The settlement contains a “waterfall” provision, Booher said. The top evaluated proposal which meets the minimum price will receive the award. If SUNY is unable to negotiate a contract with this proposer within 30 days, it goes to the next highest on the list. This continues until a proposal is hit that doesn’t meet the objectives of the RFP.

If there are no suitable bids by May 22, LICH will simply close. SUNY Chairman H. Carl McCall commented on this possibility: “Which means at that time we would be able to dispense of the property without any consideration of medical services, etc. Which means the property would be able to attract a much higher return.”

Talking finances, Lefebvre said that from the money it receives for LICH, SUNY is obligated to first pay $118 million worth of Personal Income Tax (PIT) bonds, and $140 million to restore the Othmer Endowment fund. SUNY also owes third parties sums related to LICH, and needs to pay back a SUNY loan of $75 million.

Raising questions about an endowment that SUNY is obligated to replenish, however, she added that while the $140 million Othmer Endowment money is “an obligation SUNY has, it’s certainly one we feel deserves more discussing in the future with the courts.”
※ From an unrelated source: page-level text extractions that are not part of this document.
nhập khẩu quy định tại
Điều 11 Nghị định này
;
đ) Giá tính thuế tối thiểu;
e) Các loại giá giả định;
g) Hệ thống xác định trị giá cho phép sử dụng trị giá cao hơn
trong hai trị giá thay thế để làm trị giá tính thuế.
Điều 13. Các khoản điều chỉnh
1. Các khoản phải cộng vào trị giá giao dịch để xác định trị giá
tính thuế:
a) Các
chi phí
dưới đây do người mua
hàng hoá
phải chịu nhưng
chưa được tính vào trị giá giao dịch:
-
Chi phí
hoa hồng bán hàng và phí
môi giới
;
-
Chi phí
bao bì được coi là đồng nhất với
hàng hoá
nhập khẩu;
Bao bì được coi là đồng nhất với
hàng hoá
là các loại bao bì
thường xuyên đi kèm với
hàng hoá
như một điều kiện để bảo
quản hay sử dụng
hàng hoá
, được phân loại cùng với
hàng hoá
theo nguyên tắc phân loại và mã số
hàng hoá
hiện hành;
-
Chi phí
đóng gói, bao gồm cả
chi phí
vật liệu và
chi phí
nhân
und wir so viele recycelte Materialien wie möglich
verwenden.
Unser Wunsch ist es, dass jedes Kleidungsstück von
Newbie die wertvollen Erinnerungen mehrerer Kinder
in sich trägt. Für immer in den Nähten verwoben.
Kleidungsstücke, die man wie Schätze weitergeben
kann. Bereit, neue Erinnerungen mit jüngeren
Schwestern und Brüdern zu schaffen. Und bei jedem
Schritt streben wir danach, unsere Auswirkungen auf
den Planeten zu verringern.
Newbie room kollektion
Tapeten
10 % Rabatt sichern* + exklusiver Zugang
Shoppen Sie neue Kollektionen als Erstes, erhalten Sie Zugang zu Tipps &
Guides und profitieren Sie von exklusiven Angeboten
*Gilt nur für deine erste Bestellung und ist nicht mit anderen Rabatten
While the settlement brought an end to litigation, state Supreme Court Carolyn Demarest retains jurisdiction over the trust-related issues.


The RFP nitty gritty:

* The evaluation committees will have two categories: technical, which will rate the quality and scope of hospital and medical services offered; and financial.
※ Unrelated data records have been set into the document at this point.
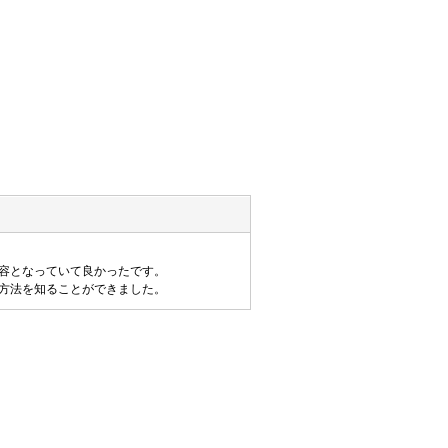
容となっていて良かったです。
方法を知ることができました。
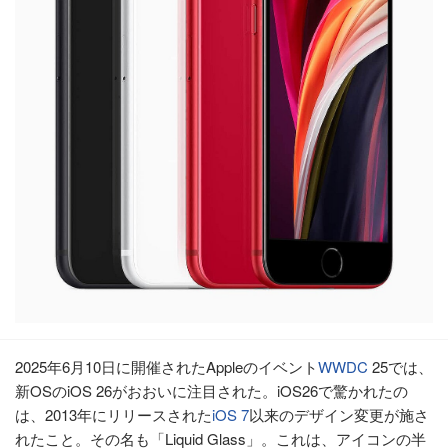
2025年6月10日に開催されたAppleのイベント
WWDC
25では、
新OSのiOS 26がおおいに注目された。iOS26で驚かれたの
は、2013年にリリースされた
iOS 7
以来のデザイン変更が施さ
れたこと。その名も「Liquid Glass」。これは、アイコンの半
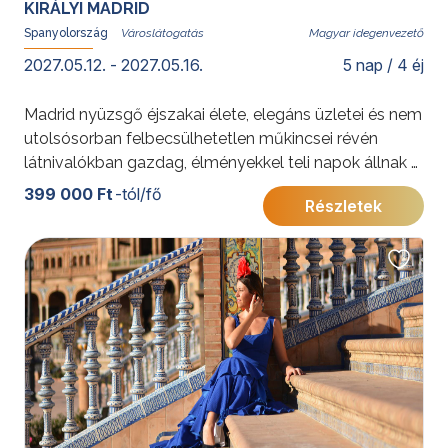
KIRÁLYI MADRID
Spanyolország
Magyar idegenvezető
2027.05.12. - 2027.05.16.
5 nap / 4 éj
Madrid nyüzsgő éjszakai élete, elegáns üzletei és nem
utolsósorban felbecsülhetetlen műkincsei révén
látnivalókban gazdag, élményekkel teli napok állnak a
városba látogató vendégek előtt. Apropó vendégek: a
399 000 Ft
-tól/fő
Részletek
helyiek, a madrileno-k híresen nyíltszívűek és
barátságosak a nézelődő turistákkal.
További érdekességekért Spanyolországról kattintson
ide
.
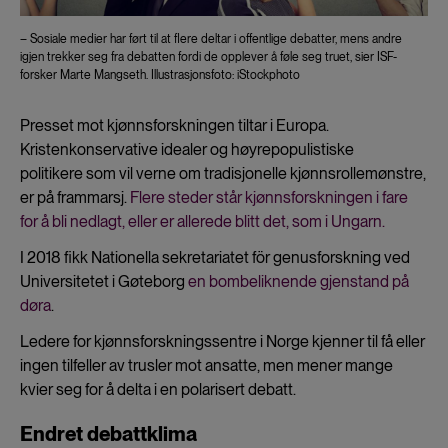
– Sosiale medier har ført til at flere deltar i offentlige debatter, mens andre
igjen trekker seg fra debatten fordi de opplever å føle seg truet, sier ISF-
forsker Marte Mangseth. Illustrasjonsfoto: iStockphoto
Presset mot kjønnsforskningen tiltar i Europa.
Kristenkonservative idealer og høyrepopulistiske
politikere som vil verne om tradisjonelle kjønnsrollemønstre,
er på frammarsj.
Flere steder står kjønnsforskningen i fare
for å bli nedlagt, eller er allerede blitt det, som i Ungarn.
I 2018 fikk Nationella sekretariatet för genusforskning ved
Universitetet i Gøteborg
en bombeliknende gjenstand på
døra
.
Ledere for kjønnsforskningssentre i Norge kjenner til få eller
ingen tilfeller av trusler mot ansatte, men mener mange
kvier seg for å delta i en polarisert debatt.
Endret debattklima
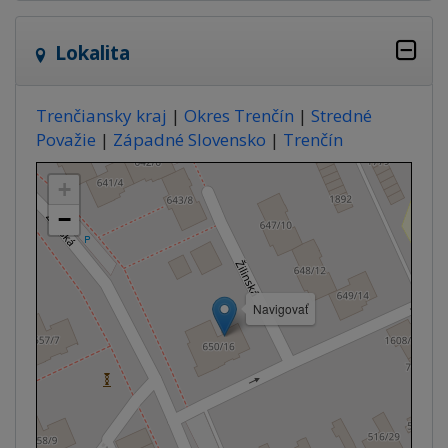
Lokalita
Trenčiansky kraj
|
Okres Trenčín
|
Stredné
Považie
|
Západné Slovensko
|
Trenčín
+
−
Navigovať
* The technical category will count for 70 percent of the ultimate score; financial considerations will count for 30 percent. Representatives of SUNY will make up 51 percent of the technical committee and all of the financial committee.

* Any proposal without hospital beds and an intensive care ward will receive a lower technical score, as will proposals offering only a “freestanding emergency room.”

* Proposals with a teaching hospital affiliation will receive higher scores.

* A proposal that offers to never shut LICH’s doors in the transition process will receive a higher technical score.

* The reissued RFP requires a minimum bid of $210 million. A bid over $240 million will result in profit sharing – 75 percent to SUNY and 25 percent to a community group.

* If no proposal is found that satisfies the RFP, the process is over. If there are no suitable bids by May 22, LICH will close.


Other groups participating in the litigation include the New York City Public Advocate, New York State Nurses Association (NYSNA), 1199 SEIU, Concerned Physicians of LICH, and patients.

Updated at 3:45 p.m. on March 19 to include information about public forum.

Updated at 6:45 p.m. on March 19 to include comments from SUNY spokesperson David Doyle.

Updated 3/20 to expand a quote by Charlene Nimmons of the Wyckoff Gardens Resident Association.